## Selected passage
= Beginning of Section =

As shown in FIG. 4, the method 400 commences with operation 410, where the offload manager 302 of FIG. 3 determines that an overflow request received at a virtual instance of a machine provided within a first virtualization service (the cloud 120 of FIG. 1) from a client computer system 110 of FIG. 1 is suitable for being processed at a virtual instance of a machine provided within a second virtualization service (the cloud 150 of FIG. 1). At operation 420, the offload manager 302 reroutes the overflow request to a virtual instance of a machine provided within the second virtualization service. At operation 430, the response service module 304 of FIG. 3 receives, using the response service 154 of FIG. 1 executing within the first virtualization service (the cloud 120), from a virtual instance of a machine provided within the second virtualization service (the cloud 150), a result of processing of the overflow request. At operation 440, the response service module 304 prepares the received result for communicating to the client computer system 110.

= End of Section =

## Exercises to complete
(1) Answer these questions about the patent excerpt, one per line:
(a) Which component determines that an overflow request is suitable for processing within the second virtualization service?
(b) At which operation is the overflow request rerouted?
(c) What does the response service module 304 do at operation 440?
(2) Where in the listing does the string "http" appear? Locate and copy every line that contains it.

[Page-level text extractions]

= Beginning of Section =

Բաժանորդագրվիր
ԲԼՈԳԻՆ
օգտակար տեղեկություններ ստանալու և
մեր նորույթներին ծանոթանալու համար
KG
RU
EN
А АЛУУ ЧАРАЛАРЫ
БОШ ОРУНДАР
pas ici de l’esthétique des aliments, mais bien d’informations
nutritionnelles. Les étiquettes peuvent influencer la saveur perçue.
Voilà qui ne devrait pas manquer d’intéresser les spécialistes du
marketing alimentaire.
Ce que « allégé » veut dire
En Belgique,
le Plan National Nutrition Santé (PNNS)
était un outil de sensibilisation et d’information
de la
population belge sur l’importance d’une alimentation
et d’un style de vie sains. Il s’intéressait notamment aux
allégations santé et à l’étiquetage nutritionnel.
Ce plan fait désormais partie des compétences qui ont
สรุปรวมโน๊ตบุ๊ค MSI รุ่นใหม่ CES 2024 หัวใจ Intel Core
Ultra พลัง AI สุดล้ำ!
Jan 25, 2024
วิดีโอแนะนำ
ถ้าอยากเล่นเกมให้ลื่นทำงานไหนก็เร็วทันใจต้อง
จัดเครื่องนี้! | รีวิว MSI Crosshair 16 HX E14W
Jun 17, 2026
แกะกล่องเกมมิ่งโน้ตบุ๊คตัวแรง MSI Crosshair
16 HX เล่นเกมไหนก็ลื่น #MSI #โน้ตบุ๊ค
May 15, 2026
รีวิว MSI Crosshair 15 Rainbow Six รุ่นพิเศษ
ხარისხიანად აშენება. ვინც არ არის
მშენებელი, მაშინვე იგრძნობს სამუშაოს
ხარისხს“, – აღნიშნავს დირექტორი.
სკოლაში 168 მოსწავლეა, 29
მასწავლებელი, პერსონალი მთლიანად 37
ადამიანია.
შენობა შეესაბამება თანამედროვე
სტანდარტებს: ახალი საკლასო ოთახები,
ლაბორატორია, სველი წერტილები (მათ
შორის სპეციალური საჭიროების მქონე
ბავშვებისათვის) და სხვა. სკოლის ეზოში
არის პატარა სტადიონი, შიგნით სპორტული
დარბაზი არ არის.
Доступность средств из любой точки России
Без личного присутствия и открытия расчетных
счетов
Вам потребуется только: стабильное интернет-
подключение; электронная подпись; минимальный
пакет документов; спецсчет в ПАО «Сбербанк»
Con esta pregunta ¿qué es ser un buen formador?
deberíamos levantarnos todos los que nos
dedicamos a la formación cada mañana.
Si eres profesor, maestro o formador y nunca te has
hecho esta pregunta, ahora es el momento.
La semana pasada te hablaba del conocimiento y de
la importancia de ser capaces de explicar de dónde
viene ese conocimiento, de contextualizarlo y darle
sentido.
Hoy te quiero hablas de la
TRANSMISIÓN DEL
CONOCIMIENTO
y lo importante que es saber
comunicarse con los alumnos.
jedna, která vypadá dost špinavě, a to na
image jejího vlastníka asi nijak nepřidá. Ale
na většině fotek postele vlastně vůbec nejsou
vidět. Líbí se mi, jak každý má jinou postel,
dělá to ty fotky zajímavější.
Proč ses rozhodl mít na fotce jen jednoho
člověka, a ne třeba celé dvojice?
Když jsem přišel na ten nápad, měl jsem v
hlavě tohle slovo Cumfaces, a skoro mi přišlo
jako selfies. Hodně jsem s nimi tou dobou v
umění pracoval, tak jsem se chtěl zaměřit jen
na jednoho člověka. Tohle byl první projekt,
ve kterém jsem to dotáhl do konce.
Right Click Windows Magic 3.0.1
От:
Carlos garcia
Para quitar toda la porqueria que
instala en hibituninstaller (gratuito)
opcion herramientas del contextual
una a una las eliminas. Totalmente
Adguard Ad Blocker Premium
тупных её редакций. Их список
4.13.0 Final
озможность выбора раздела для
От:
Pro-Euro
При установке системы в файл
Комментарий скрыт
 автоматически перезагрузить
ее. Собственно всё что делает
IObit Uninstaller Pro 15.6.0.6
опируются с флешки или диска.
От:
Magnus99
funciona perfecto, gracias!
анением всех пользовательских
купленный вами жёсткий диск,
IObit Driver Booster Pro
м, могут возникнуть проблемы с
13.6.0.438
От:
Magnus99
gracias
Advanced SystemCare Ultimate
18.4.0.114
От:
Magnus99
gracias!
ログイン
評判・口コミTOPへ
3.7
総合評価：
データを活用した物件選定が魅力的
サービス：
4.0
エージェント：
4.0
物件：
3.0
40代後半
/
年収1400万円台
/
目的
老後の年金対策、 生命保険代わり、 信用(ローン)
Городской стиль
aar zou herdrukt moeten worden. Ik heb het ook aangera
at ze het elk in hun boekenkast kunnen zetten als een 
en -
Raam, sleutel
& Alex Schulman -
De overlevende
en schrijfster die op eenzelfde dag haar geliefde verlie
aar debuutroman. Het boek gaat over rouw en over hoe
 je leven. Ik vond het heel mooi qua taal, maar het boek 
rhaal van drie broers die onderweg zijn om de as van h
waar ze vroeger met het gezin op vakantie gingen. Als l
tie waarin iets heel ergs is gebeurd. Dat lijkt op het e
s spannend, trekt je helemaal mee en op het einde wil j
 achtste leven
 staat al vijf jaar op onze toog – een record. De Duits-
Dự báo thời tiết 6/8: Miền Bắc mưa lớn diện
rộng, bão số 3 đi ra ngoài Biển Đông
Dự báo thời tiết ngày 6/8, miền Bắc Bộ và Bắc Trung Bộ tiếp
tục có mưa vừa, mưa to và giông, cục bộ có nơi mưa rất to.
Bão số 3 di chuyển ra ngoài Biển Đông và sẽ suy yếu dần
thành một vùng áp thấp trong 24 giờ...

= End of Section =
= Beginning of Section =

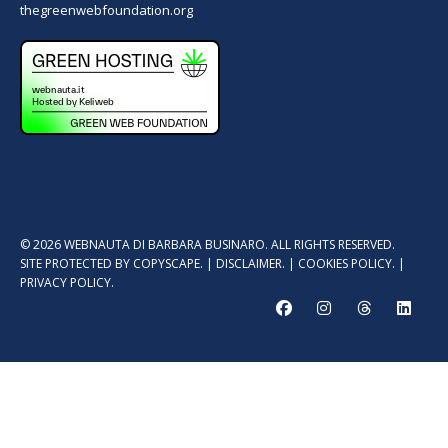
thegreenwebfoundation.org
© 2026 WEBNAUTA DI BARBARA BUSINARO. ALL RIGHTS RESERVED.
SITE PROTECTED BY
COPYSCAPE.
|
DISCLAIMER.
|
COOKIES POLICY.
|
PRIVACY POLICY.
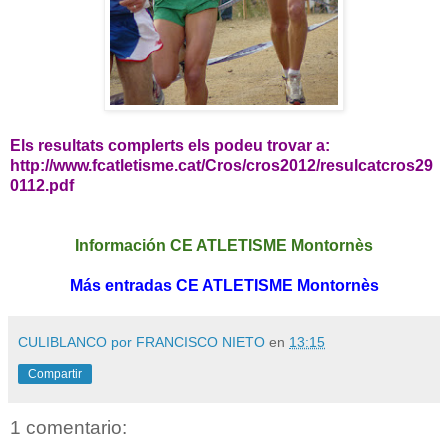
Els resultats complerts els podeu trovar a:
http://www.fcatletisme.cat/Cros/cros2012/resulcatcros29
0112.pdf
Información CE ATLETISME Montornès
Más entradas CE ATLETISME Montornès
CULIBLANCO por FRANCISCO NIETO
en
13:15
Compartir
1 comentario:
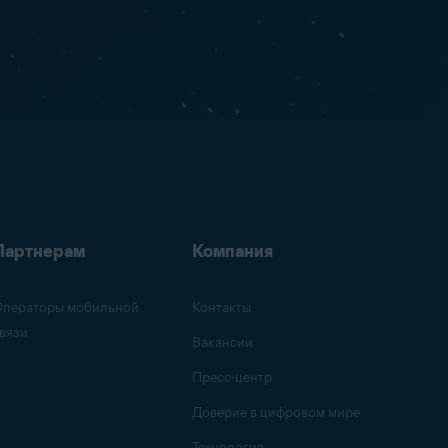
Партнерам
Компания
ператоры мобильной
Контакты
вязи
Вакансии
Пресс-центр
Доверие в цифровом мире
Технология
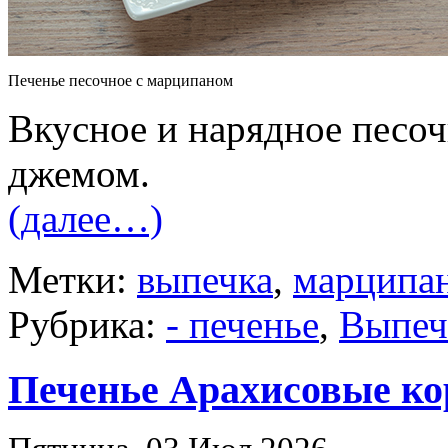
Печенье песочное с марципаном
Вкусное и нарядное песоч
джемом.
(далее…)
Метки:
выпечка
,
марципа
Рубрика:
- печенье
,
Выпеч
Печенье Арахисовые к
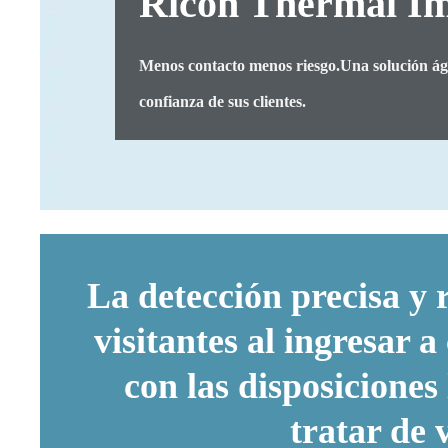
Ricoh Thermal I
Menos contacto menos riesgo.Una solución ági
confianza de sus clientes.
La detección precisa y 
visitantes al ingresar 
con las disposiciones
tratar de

= End of Section =
= Beginning of Section =

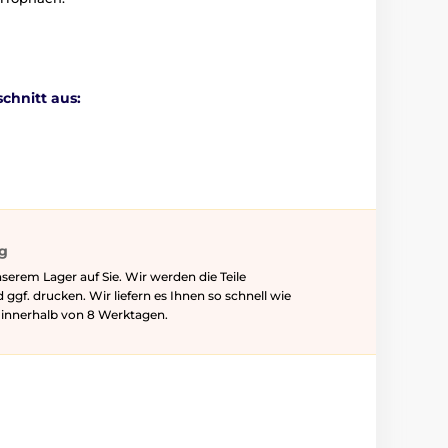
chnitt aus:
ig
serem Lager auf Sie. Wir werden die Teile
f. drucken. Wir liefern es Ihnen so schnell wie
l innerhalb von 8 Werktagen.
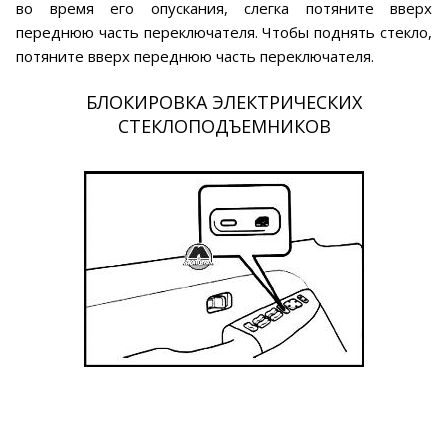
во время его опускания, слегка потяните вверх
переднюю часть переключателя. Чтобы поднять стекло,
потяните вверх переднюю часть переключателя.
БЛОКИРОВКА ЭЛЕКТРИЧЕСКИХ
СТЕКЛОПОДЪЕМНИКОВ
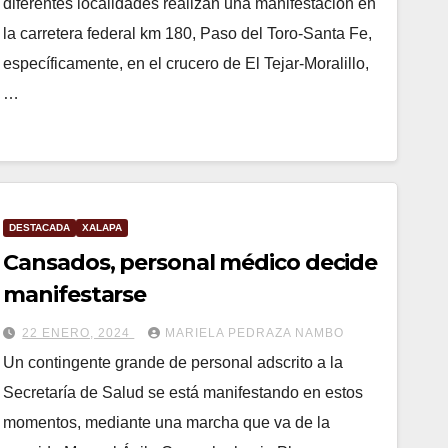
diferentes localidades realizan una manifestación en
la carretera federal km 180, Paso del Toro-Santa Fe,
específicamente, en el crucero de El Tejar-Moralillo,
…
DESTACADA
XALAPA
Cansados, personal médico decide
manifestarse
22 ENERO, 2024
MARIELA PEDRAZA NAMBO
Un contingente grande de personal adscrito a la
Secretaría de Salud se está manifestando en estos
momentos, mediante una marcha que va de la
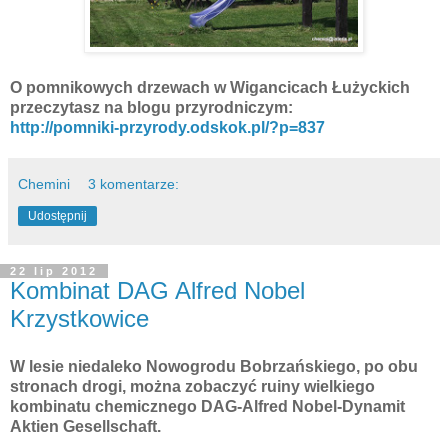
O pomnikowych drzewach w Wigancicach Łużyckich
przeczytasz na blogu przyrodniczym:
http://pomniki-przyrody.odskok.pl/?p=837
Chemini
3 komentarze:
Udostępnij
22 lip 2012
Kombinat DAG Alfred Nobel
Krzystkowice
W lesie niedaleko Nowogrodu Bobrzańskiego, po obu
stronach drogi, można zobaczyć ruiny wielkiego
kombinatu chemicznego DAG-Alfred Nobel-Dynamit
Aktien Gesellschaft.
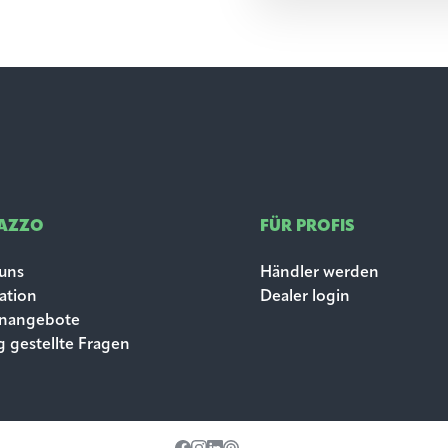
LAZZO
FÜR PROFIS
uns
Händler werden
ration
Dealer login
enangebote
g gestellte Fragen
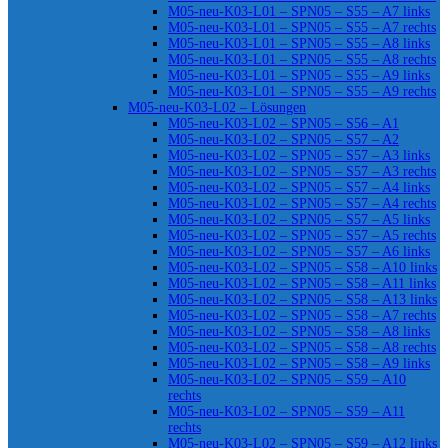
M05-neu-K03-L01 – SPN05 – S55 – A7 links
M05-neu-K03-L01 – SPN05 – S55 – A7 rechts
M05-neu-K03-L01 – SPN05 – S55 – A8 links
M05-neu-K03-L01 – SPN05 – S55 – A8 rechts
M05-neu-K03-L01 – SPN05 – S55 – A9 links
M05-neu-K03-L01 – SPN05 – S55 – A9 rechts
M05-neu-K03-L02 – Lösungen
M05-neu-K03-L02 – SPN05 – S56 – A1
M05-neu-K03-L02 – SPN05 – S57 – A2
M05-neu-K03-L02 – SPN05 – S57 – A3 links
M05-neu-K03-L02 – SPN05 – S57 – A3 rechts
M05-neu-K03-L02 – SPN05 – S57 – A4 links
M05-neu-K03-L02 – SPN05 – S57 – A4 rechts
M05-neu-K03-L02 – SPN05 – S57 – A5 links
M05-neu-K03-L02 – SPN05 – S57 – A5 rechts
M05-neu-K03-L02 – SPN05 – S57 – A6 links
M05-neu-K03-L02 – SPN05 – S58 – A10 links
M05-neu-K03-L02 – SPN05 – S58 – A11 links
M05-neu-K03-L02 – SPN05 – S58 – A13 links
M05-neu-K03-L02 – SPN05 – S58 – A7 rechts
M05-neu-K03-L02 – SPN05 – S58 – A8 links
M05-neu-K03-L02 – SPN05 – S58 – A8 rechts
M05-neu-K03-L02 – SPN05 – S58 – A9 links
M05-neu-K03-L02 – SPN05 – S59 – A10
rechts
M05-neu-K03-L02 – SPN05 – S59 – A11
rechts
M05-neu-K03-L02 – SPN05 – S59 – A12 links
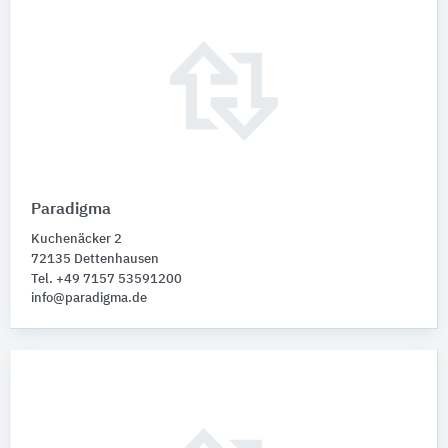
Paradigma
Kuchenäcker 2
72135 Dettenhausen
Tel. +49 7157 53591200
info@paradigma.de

= End of Section =

## Solutions to the problems
(1)
(a) The offload manager 302 of FIG. 3.
(b) Operation 420.
(c) It prepares the received result for communicating to the client computer system 110.

(2)
http://www.fcatletisme.cat/Cros/cros2012/resulcatcros29
http://pomniki-przyrody.odskok.pl/?p=837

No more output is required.